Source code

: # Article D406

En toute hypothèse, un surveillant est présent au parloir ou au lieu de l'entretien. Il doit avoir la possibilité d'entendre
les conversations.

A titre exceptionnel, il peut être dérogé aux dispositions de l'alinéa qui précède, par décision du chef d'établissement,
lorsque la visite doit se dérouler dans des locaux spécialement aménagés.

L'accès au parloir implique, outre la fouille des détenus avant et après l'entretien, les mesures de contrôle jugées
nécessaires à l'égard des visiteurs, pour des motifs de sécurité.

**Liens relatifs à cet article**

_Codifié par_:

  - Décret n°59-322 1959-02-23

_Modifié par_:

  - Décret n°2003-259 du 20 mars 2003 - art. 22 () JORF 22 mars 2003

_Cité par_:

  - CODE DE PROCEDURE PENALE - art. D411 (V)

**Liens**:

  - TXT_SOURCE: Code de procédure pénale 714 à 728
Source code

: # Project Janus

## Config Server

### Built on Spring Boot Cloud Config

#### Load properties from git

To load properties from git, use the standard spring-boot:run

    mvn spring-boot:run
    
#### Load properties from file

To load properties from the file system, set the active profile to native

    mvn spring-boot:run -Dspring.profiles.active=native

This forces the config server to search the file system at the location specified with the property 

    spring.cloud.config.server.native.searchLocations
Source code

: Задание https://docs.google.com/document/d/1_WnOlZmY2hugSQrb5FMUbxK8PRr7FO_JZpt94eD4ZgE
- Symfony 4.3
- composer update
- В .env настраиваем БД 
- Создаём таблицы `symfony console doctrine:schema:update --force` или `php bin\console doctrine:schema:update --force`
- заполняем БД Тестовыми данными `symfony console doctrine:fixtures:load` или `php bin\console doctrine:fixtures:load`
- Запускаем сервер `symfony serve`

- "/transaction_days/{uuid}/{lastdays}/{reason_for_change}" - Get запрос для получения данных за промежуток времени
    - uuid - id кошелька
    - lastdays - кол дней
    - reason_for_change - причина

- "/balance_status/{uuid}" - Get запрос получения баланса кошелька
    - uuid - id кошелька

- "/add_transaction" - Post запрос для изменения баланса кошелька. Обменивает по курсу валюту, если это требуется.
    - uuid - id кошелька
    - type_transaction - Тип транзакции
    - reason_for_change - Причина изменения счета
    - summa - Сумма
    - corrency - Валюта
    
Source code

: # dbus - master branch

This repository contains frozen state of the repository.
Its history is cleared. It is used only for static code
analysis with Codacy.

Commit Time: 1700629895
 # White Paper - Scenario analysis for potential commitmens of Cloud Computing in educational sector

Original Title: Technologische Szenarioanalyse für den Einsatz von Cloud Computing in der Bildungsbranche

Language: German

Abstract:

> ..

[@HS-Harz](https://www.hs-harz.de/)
═══
- EXERCISE DETAILS: Full repetition needed. Write out every entry above exactly as given.

- TASK SOLUTION:
Source code

: # Article D406

En toute hypothèse, un surveillant est présent au parloir ou au lieu de l'entretien. Il doit avoir la possibilité d'entendre
les conversations.

A titre exceptionnel, il peut être dérogé aux dispositions de l'alinéa qui précède, par décision du chef d'établissement,
lorsque la visite doit se dérouler dans des locaux spécialement aménagés.

L'accès au parloir implique, outre la fouille des détenus avant et après l'entretien, les mesures de contrôle jugées
nécessaires à l'égard des visiteurs, pour des motifs de sécurité.

**Liens relatifs à cet article**

_Codifié par_:

  - Décret n°59-322 1959-02-23

_Modifié par_:

  - Décret n°2003-259 du 20 mars 2003 - art. 22 () JORF 22 mars 2003

_Cité par_:

  - CODE DE PROCEDURE PENALE - art. D411 (V)

**Liens**:

  - TXT_SOURCE: Code de procédure pénale 714 à 728
Source code

: # Project Janus

## Config Server

### Built on Spring Boot Cloud Config

#### Load properties from git

To load properties from git, use the standard spring-boot:run

    mvn spring-boot:run
    
#### Load properties from file

To load properties from the file system, set the active profile to native

    mvn spring-boot:run -Dspring.profiles.active=native

This forces the config server to search the file system at the location specified with the property 

    spring.cloud.config.server.native.searchLocations
Source code

: Задание https://docs.google.com/document/d/1_WnOlZmY2hugSQrb5FMUbxK8PRr7FO_JZpt94eD4ZgE
- Symfony 4.3
- composer update
- В .env настраиваем БД 
- Создаём таблицы `symfony console doctrine:schema:update --force` или `php bin\console doctrine:schema:update --force`
- заполняем БД Тестовыми данными `symfony console doctrine:fixtures:load` или `php bin\console doctrine:fixtures:load`
- Запускаем сервер `symfony serve`

- "/transaction_days/{uuid}/{lastdays}/{reason_for_change}" - Get запрос для получения данных за промежуток времени
    - uuid - id кошелька
    - lastdays - кол дней
    - reason_for_change - причина

- "/balance_status/{uuid}" - Get запрос получения баланса кошелька
    - uuid - id кошелька

- "/add_transaction" - Post запрос для изменения баланса кошелька. Обменивает по курсу валюту, если это требуется.
    - uuid - id кошелька
    - type_transaction - Тип транзакции
    - reason_for_change - Причина изменения счета
    - summa - Сумма
    - corrency - Валюта
    
Source code

: # dbus - master branch

This repository contains frozen state of the repository.
Its history is cleared. It is used only for static code
analysis with Codacy.

Commit Time: 1700629895
 # White Paper - Scenario analysis for potential commitmens of Cloud Computing in educational sector

Original Title: Technologische Szenarioanalyse für den Einsatz von Cloud Computing in der Bildungsbranche

Language: German

Abstract:

> ..

[@HS-Harz](https://www.hs-harz.de/)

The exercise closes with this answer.